Les fêlures du miroir colonial

Pourtant, derrière la magie des concerts, la réalité du terrain rattrape vite les opérateurs économiques. L’effervescence du festival agit comme un révélateur des fragilités locales. Amay Kane Datt ne cache pas son inquiétude face à un parc hôtelier vieillissant : « Les réceptifs hôteliers sont très vétustes. On n’est pas vraiment dans le modernisme total ».

Pour que Saint-Louis devienne la « Venise d’Afrique » dont elle rêve, le charme des vieilles pierres ne suffit plus.

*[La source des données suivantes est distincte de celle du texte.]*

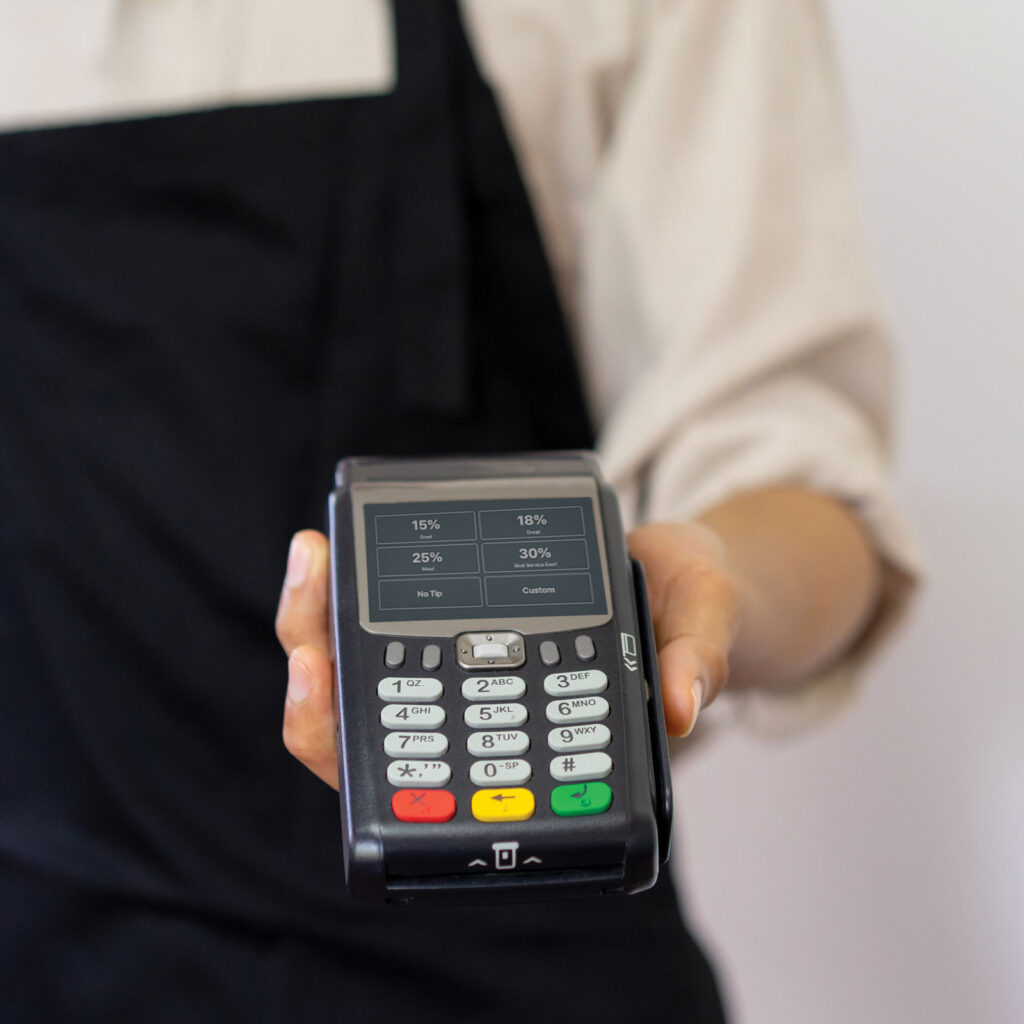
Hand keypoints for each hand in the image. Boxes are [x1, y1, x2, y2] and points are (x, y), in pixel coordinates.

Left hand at [275, 518, 740, 791]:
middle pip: (368, 735)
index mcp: (527, 742)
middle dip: (319, 694)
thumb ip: (696, 657)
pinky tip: (327, 550)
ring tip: (310, 563)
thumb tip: (680, 703)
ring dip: (314, 631)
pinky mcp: (445, 624)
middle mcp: (477, 717)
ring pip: (356, 680)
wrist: (671, 572)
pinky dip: (341, 597)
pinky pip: (375, 626)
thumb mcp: (703, 617)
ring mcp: (453, 672)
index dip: (374, 757)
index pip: (435, 780)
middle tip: (307, 641)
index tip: (333, 693)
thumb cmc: (681, 609)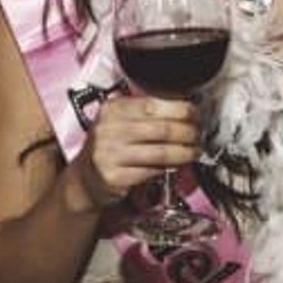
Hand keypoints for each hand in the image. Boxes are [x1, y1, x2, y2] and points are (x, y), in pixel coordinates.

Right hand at [71, 94, 197, 208]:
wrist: (84, 179)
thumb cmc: (108, 147)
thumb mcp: (118, 121)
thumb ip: (144, 112)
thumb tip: (183, 107)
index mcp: (112, 109)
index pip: (153, 104)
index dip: (180, 109)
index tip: (195, 113)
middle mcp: (108, 129)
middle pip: (161, 129)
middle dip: (187, 132)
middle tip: (198, 134)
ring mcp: (109, 154)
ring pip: (160, 152)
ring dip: (184, 153)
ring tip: (194, 151)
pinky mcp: (114, 177)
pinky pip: (151, 172)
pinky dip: (168, 169)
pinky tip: (175, 166)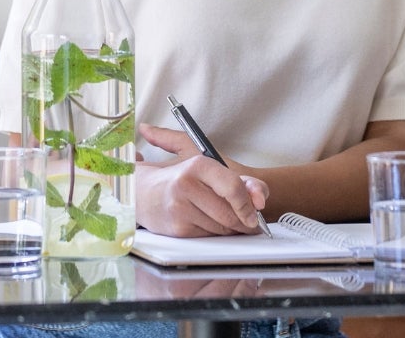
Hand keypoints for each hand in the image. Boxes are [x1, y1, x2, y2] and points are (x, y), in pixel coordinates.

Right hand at [136, 123, 268, 237]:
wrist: (144, 192)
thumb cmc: (183, 179)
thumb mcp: (212, 171)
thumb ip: (245, 180)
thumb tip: (261, 200)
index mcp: (197, 165)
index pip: (232, 187)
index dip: (248, 204)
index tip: (255, 213)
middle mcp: (185, 184)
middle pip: (229, 214)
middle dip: (243, 222)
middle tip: (248, 222)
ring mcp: (179, 207)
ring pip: (221, 229)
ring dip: (230, 230)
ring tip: (227, 221)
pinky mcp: (177, 228)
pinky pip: (209, 238)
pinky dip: (215, 235)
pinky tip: (209, 225)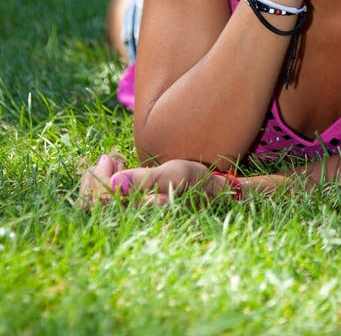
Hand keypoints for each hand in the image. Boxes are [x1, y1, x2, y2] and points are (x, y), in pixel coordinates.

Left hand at [78, 153, 290, 207]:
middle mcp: (128, 222)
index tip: (111, 157)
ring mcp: (128, 219)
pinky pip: (105, 202)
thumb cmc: (194, 183)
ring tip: (116, 160)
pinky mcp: (130, 213)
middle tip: (112, 156)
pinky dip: (106, 183)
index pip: (97, 204)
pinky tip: (120, 168)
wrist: (212, 195)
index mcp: (136, 215)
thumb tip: (114, 184)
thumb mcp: (174, 175)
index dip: (96, 179)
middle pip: (90, 206)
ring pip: (95, 205)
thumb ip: (144, 180)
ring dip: (99, 180)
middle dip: (95, 177)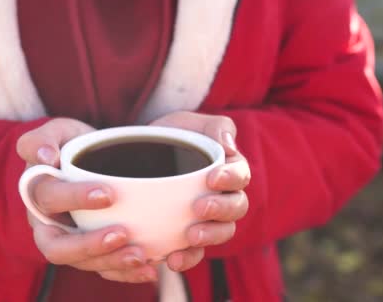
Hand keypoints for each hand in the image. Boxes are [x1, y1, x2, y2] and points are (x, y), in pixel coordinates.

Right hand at [17, 118, 157, 282]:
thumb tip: (45, 157)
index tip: (108, 194)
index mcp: (37, 193)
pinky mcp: (91, 254)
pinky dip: (126, 273)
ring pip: (82, 263)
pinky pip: (103, 270)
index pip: (49, 198)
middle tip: (122, 233)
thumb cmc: (72, 145)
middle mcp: (47, 224)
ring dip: (111, 262)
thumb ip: (41, 138)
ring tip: (141, 255)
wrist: (93, 161)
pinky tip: (150, 269)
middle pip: (57, 247)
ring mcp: (69, 243)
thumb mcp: (57, 131)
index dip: (75, 199)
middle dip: (89, 245)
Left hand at [150, 111, 250, 271]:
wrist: (142, 155)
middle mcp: (224, 197)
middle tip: (199, 208)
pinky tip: (172, 260)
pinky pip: (195, 252)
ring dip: (209, 237)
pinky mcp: (188, 236)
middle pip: (236, 209)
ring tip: (190, 238)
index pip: (240, 176)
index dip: (230, 179)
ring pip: (221, 233)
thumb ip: (216, 128)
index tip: (212, 178)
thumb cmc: (174, 135)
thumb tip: (229, 147)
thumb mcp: (190, 123)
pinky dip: (187, 258)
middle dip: (220, 210)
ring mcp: (207, 219)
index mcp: (229, 171)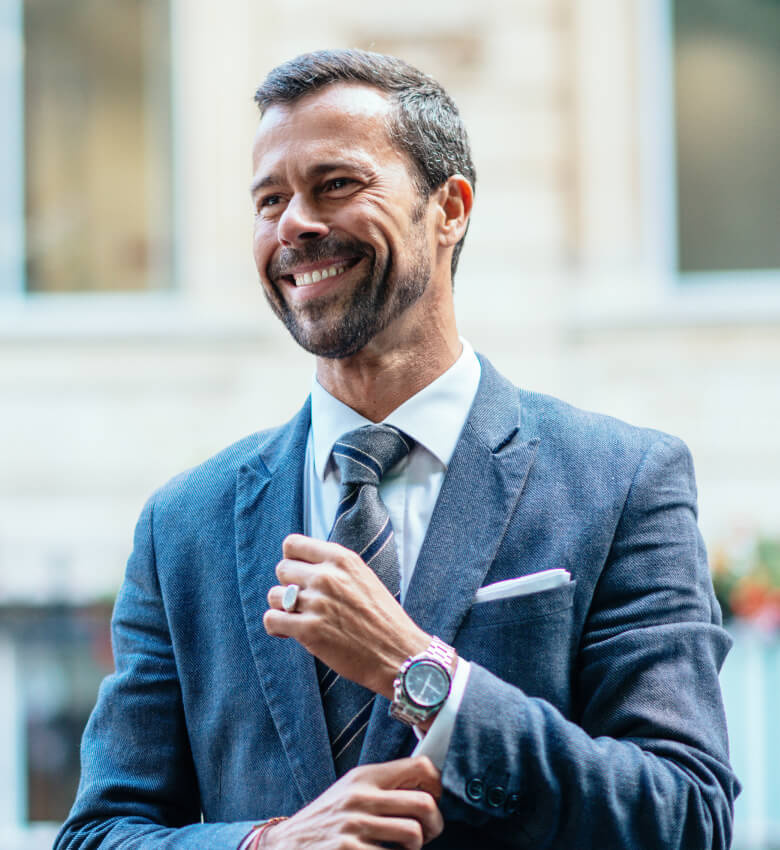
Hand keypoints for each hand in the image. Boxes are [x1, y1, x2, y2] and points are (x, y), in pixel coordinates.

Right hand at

Le secteur privé local se sent parfois découragé par la lourdeur des budgets et des procédures. L’appel lancé vers Dakar est clair : les structures étatiques comme l’ADEPME, la SAPCO ou le FONGIP doivent impérativement monter au front pour injecter des financements et accompagner les entrepreneurs locaux. Le festival est le levier parfait, mais la fondation a besoin d’être consolidée.

La 34e édition du festival de jazz de Saint-Louis confirme le potentiel de la ville, attirant un large public familial et jeune qui valide son statut de « Venise d’Afrique ». Pour pérenniser cet événement, des investissements structurels et une modernisation du parc hôtelier, soutenus par l’État, sont désormais nécessaires pour transformer cette réussite culturelle en moteur économique durable.